▶ **GOAL 1**:
In the records, rename "client-name" to "user-name" in every line from the one containing "Document page, 1275x1650 pixels." through the one containing "text Export the", both included, and return those lines with nothing else changed.

▶ **GIVEN TEXT**:
---*---

I had (confidently) deduced the 2x2 boxes in R1-4 C9-12 wrongly (exactly the opposite of the actual solution). And the grid allowed me to continue a long way, before getting a contradiction in the 11-16 range. In these columns, R1-2 and R3-4 had the same set of inequality signs, and this induced the mistake. And this error took a lot of time to "undo".

I'm really surprised by my position in this contest. My printer gobbled up 10 randomly placed inequality signs, so I first had to slowly scan the PDF and place them (and keep the PDF open all the time just in case I went wrong). Then for some odd reason, I used triangles to mark the 13579 group when I usually use circles, and when it came to filling in this group later I realized that I'd made some of the triangles too small and spent a few more minutes erasing the smaller triangles (while keeping an eye on the PDF to make sure I didn't take away more inequality markings). I wouldn't have defeated Endo, but its nice to know I might have had a 'marathon bonus' on this puzzle if external factors hadn't played a part in it the way they did.

---*---

▶ **GOAL 2**:
Write a continuation of the puzzle-contest post, beginning right after its final sentence.

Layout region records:
---*---

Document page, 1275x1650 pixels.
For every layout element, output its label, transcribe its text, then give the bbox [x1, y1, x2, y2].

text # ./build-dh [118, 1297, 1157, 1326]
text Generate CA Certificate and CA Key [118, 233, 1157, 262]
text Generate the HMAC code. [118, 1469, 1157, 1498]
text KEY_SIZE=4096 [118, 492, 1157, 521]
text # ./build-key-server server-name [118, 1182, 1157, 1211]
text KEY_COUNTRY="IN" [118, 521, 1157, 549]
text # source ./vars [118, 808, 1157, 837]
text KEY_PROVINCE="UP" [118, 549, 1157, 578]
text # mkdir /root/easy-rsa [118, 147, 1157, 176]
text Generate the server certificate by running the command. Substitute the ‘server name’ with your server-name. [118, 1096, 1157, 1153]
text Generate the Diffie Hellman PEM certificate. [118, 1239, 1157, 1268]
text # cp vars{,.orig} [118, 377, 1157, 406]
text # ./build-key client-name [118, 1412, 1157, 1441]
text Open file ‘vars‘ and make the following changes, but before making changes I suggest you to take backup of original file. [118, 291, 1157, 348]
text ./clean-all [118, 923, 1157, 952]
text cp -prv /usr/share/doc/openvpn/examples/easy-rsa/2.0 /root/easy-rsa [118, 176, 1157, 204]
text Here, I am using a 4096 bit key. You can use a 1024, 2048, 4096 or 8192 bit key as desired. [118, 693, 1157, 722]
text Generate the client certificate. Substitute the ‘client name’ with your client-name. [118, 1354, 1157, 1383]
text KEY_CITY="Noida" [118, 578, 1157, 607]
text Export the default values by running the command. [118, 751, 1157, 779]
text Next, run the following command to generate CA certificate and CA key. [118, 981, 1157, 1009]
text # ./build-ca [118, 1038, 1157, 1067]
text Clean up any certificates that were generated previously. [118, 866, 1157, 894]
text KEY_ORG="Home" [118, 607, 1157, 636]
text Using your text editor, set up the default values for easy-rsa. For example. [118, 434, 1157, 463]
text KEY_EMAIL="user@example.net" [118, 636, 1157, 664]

---*---

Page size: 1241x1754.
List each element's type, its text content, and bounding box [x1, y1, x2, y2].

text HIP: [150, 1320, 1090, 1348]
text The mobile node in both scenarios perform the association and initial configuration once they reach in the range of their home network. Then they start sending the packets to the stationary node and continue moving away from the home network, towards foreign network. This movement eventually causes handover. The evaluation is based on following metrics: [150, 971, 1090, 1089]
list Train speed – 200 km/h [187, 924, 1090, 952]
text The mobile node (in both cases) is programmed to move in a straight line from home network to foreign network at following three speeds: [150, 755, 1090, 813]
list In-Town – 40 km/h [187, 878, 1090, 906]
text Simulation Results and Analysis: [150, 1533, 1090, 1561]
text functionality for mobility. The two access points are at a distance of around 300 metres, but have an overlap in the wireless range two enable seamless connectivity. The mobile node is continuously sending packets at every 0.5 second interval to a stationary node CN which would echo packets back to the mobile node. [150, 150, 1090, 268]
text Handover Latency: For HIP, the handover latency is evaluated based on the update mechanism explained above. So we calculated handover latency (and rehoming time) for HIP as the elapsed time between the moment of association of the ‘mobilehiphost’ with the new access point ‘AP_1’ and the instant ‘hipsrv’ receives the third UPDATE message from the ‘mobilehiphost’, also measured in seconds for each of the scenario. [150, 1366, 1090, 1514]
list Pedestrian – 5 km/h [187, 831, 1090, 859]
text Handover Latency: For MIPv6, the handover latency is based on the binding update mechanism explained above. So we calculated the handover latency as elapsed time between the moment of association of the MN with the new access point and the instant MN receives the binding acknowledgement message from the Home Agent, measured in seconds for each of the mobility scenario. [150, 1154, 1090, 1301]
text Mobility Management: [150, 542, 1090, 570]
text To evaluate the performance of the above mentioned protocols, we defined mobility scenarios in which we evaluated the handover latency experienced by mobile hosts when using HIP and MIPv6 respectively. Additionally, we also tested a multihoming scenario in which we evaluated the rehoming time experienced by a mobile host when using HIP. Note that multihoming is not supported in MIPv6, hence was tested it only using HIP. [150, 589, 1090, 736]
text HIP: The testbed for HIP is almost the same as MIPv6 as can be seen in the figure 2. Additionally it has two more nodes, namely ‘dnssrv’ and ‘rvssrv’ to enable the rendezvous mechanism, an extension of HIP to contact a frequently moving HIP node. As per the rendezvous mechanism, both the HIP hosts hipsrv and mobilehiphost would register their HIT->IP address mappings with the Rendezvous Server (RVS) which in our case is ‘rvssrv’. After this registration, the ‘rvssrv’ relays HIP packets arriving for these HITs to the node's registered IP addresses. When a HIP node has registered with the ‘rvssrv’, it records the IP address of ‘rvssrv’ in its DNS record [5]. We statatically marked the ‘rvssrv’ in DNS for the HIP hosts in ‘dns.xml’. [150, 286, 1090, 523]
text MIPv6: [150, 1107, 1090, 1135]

---*---

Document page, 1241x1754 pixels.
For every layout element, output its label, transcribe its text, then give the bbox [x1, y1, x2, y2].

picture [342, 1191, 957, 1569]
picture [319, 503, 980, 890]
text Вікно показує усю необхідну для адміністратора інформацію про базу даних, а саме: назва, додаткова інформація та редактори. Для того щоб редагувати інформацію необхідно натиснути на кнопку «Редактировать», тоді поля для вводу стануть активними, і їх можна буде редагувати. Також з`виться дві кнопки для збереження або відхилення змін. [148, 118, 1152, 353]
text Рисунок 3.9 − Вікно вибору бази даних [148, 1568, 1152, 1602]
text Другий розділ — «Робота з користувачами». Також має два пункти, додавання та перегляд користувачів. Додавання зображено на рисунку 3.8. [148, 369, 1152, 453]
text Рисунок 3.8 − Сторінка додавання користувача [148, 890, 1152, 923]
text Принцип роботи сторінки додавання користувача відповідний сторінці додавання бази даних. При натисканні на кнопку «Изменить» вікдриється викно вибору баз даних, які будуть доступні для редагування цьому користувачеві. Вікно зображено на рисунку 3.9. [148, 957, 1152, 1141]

---*---

▶ **REPLY 1**:
Document page, 1275x1650 pixels.
For every layout element, output its label, transcribe its text, then give the bbox [x1, y1, x2, y2].

text # ./build-dh [118, 1297, 1157, 1326]
text Generate CA Certificate and CA Key [118, 233, 1157, 262]
text Generate the HMAC code. [118, 1469, 1157, 1498]
text KEY_SIZE=4096 [118, 492, 1157, 521]
text # ./build-key-server server-name [118, 1182, 1157, 1211]
text KEY_COUNTRY="IN" [118, 521, 1157, 549]
text # source ./vars [118, 808, 1157, 837]
text KEY_PROVINCE="UP" [118, 549, 1157, 578]
text # mkdir /root/easy-rsa [118, 147, 1157, 176]
text Generate the server certificate by running the command. Substitute the ‘server name’ with your server-name. [118, 1096, 1157, 1153]
text Generate the Diffie Hellman PEM certificate. [118, 1239, 1157, 1268]
text # cp vars{,.orig} [118, 377, 1157, 406]
text # ./build-key user-name [118, 1412, 1157, 1441]
text Open file ‘vars‘ and make the following changes, but before making changes I suggest you to take backup of original file. [118, 291, 1157, 348]
text ./clean-all [118, 923, 1157, 952]
text cp -prv /usr/share/doc/openvpn/examples/easy-rsa/2.0 /root/easy-rsa [118, 176, 1157, 204]
text Here, I am using a 4096 bit key. You can use a 1024, 2048, 4096 or 8192 bit key as desired. [118, 693, 1157, 722]
text Generate the client certificate. Substitute the ‘client name’ with your user-name. [118, 1354, 1157, 1383]
text KEY_CITY="Noida" [118, 578, 1157, 607]
text Export the default values by running the command. [118, 751, 1157, 779]

▶ **REPLY 2**:
The break-in was really cool and while I expected some more solvers to see it quickly I did expect there to be many DNFs which is a good reason to not have it in the Marathon. But as a fun contest, well this was a lot of fun :)

Password removed and solutions appended.

Thanks Ivan for a great puzzle (and also for the neat write up). I'm not sure how you felt when we "rejected" this one from Marathon, but now I'm very glad we did that.

Thanks also to Branko for testing this.

Congratulations for double-podium-weekend.

Spent a rainy weekend periodically fiddling with this puzzle, trying to find a break in.. I marked the 2x2 region divisions, found and marked with various colors the 4- and 3-chains, but eventually put it on hold until the end of the contest, figuring I'd find the hint I needed from the thread comments. I think I would have eventually realized what each 2x2 quartet belonging to a single leg of the number map implies for categorizing and placing the quartets, but my thought process never really came near the direction required to realize the parity break-in.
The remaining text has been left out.